Chart analysis data
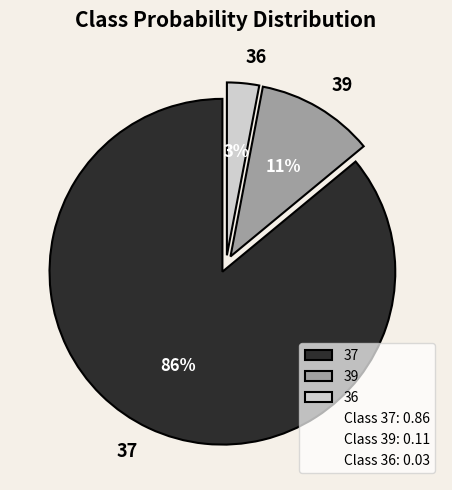

The 39 slice represents 22% of the pie. True or false?

False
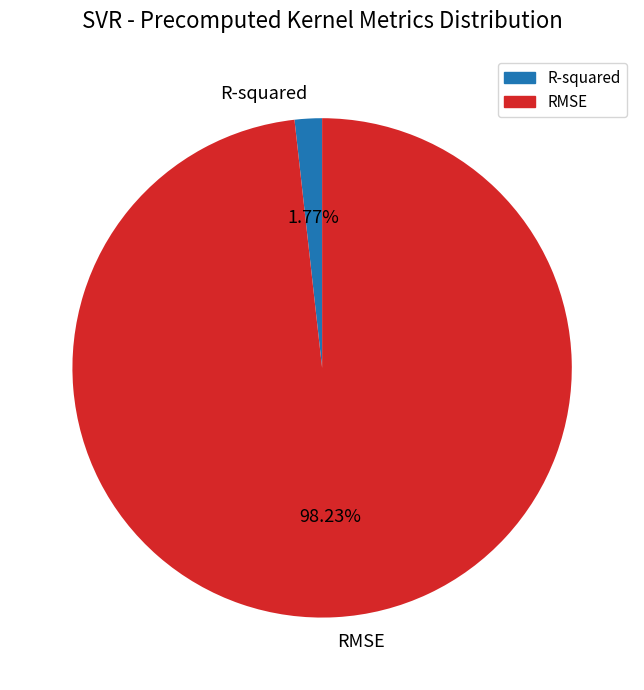

Which has a higher value, R-squared or RMSE?

RMSE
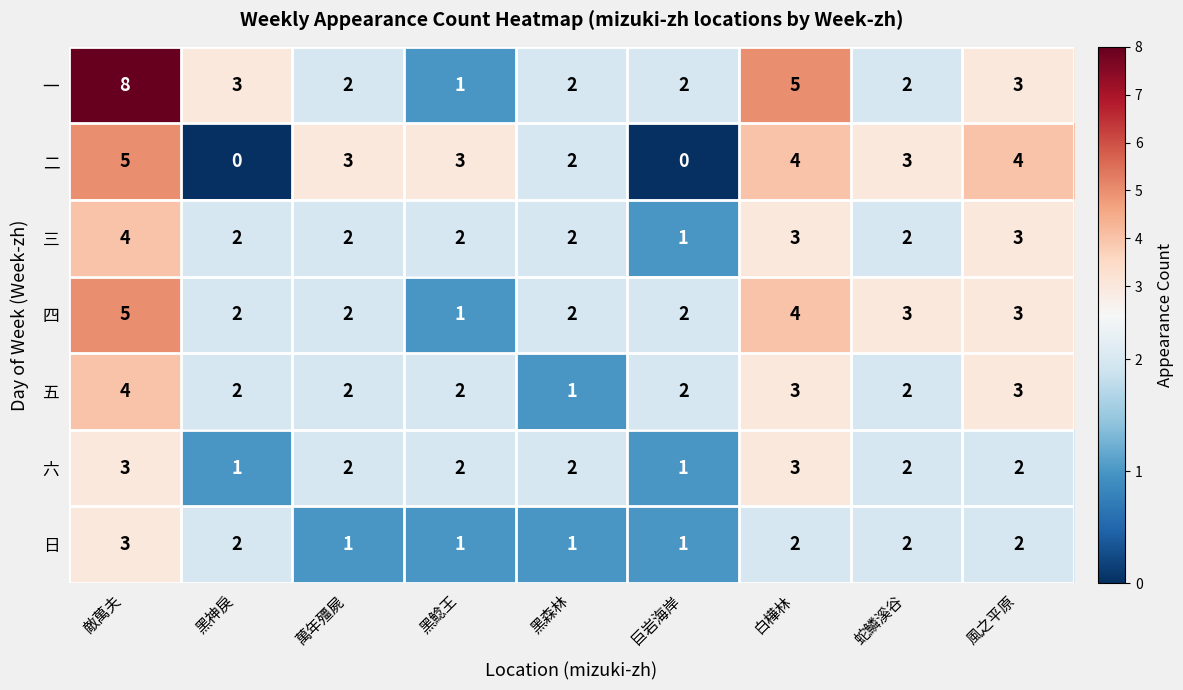

How many 四 values are between 2 and 3?

6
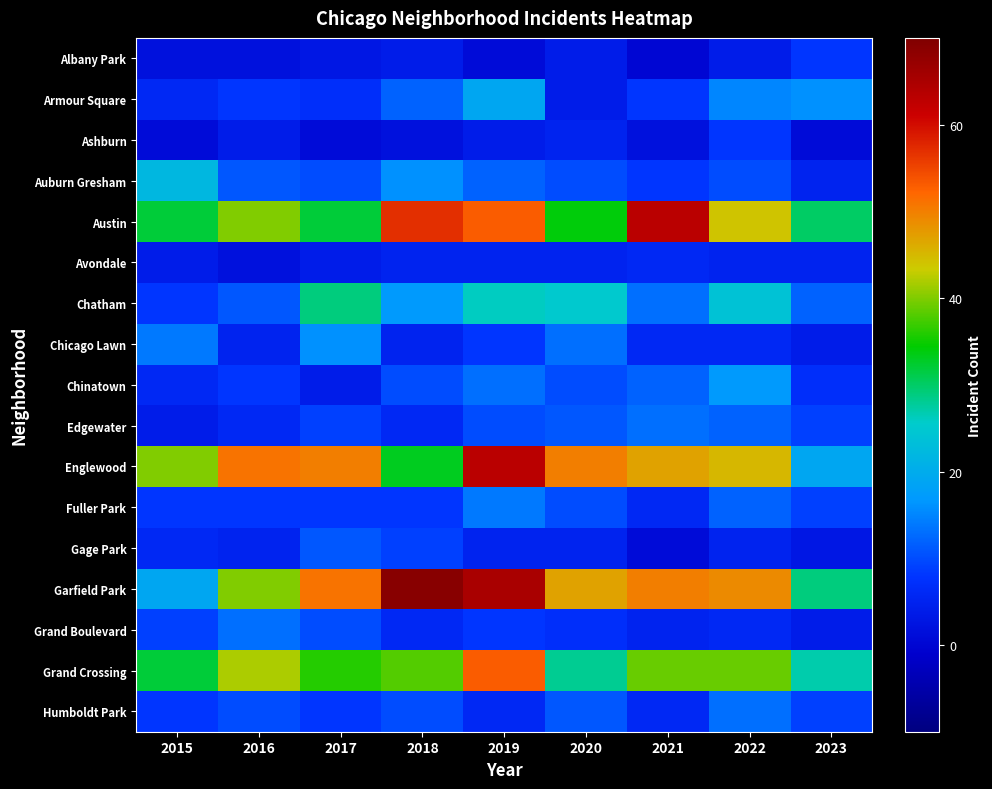

Reading right to left, extract all data points from this chart.

Albany Park: 2023=8	2022=4	2021=0	2020=4	2019=1	2018=4	2017=3	2016=2	2015=2
Armour Square: 2023=16	2022=15	2021=8	2020=4	2019=19	2018=12	2017=7	2016=8	2015=6
Ashburn: 2023=1	2022=8	2021=2	2020=5	2019=4	2018=2	2017=1	2016=4	2015=1
Auburn Gresham: 2023=5	2022=10	2021=8	2020=10	2019=12	2018=16	2017=10	2016=11	2015=22
Austin: 2023=30	2022=44	2021=63	2020=34	2019=53	2018=57	2017=32	2016=40	2015=32
Avondale: 2023=5	2022=5	2021=6	2020=5	2019=5	2018=5	2017=4	2016=2	2015=4
Chatham: 2023=12	2022=24	2021=13	2020=25	2019=26	2018=17	2017=29	2016=11	2015=8
Chicago Lawn: 2023=4	2022=6	2021=6	2020=13	2019=8	2018=5	2017=16	2016=5	2015=14
Chinatown: 2023=7	2022=17	2021=12	2020=10	2019=13	2018=10	2017=4	2016=8	2015=6
Edgewater: 2023=9	2022=12	2021=13	2020=11	2019=10	2018=6	2017=9	2016=6	2015=4
Englewood: 2023=19	2022=45	2021=47	2020=50	2019=63	2018=33	2017=50	2016=51	2015=40
Fuller Park: 2023=9	2022=12	2021=6	2020=10	2019=14	2018=8	2017=8	2016=8	2015=8
Gage Park: 2023=3	2022=5	2021=1	2020=5	2019=5	2018=9	2017=11	2016=5	2015=6
Garfield Park: 2023=29	2022=49	2021=50	2020=47	2019=65	2018=69	2017=51	2016=40	2015=19
Grand Boulevard: 2023=4	2022=6	2021=5	2020=7	2019=8	2018=6	2017=10	2016=13	2015=9
Grand Crossing: 2023=27	2022=39	2021=39	2020=28	2019=53	2018=38	2017=36	2016=42	2015=32
Humboldt Park: 2023=9	2022=13	2021=6	2020=11	2019=6	2018=10	2017=8	2016=10	2015=8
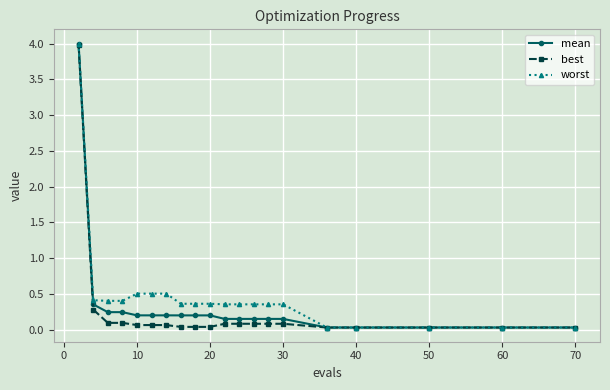

What is the maximum value shown in the chart?

4.0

• **Your assignment**
Rewrite all the records above with "chart" changed to "graph" and everything else kept the same. Leave out the pictures.

• **Your response**
The 39 slice represents 22% of the pie. True or false?

False

Which has a higher value, R-squared or RMSE?

RMSE

How many 四 values are between 2 and 3?

6

Reading right to left, extract all data points from this graph.

Albany Park: 2023=8	2022=4	2021=0	2020=4	2019=1	2018=4	2017=3	2016=2	2015=2
Armour Square: 2023=16	2022=15	2021=8	2020=4	2019=19	2018=12	2017=7	2016=8	2015=6
Ashburn: 2023=1	2022=8	2021=2	2020=5	2019=4	2018=2	2017=1	2016=4	2015=1
Auburn Gresham: 2023=5	2022=10	2021=8	2020=10	2019=12	2018=16	2017=10	2016=11	2015=22
Austin: 2023=30	2022=44	2021=63	2020=34	2019=53	2018=57	2017=32	2016=40	2015=32
Avondale: 2023=5	2022=5	2021=6	2020=5	2019=5	2018=5	2017=4	2016=2	2015=4
Chatham: 2023=12	2022=24	2021=13	2020=25	2019=26	2018=17	2017=29	2016=11	2015=8
Chicago Lawn: 2023=4	2022=6	2021=6	2020=13	2019=8	2018=5	2017=16	2016=5	2015=14
Chinatown: 2023=7	2022=17	2021=12	2020=10	2019=13	2018=10	2017=4	2016=8	2015=6
Edgewater: 2023=9	2022=12	2021=13	2020=11	2019=10	2018=6	2017=9	2016=6	2015=4
Englewood: 2023=19	2022=45	2021=47	2020=50	2019=63	2018=33	2017=50	2016=51	2015=40
Fuller Park: 2023=9	2022=12	2021=6	2020=10	2019=14	2018=8	2017=8	2016=8	2015=8
Gage Park: 2023=3	2022=5	2021=1	2020=5	2019=5	2018=9	2017=11	2016=5	2015=6
Garfield Park: 2023=29	2022=49	2021=50	2020=47	2019=65	2018=69	2017=51	2016=40	2015=19
Grand Boulevard: 2023=4	2022=6	2021=5	2020=7	2019=8	2018=6	2017=10	2016=13	2015=9
Grand Crossing: 2023=27	2022=39	2021=39	2020=28	2019=53	2018=38	2017=36	2016=42	2015=32
Humboldt Park: 2023=9	2022=13	2021=6	2020=11	2019=6	2018=10	2017=8	2016=10	2015=8

What is the maximum value shown in the graph?

4.0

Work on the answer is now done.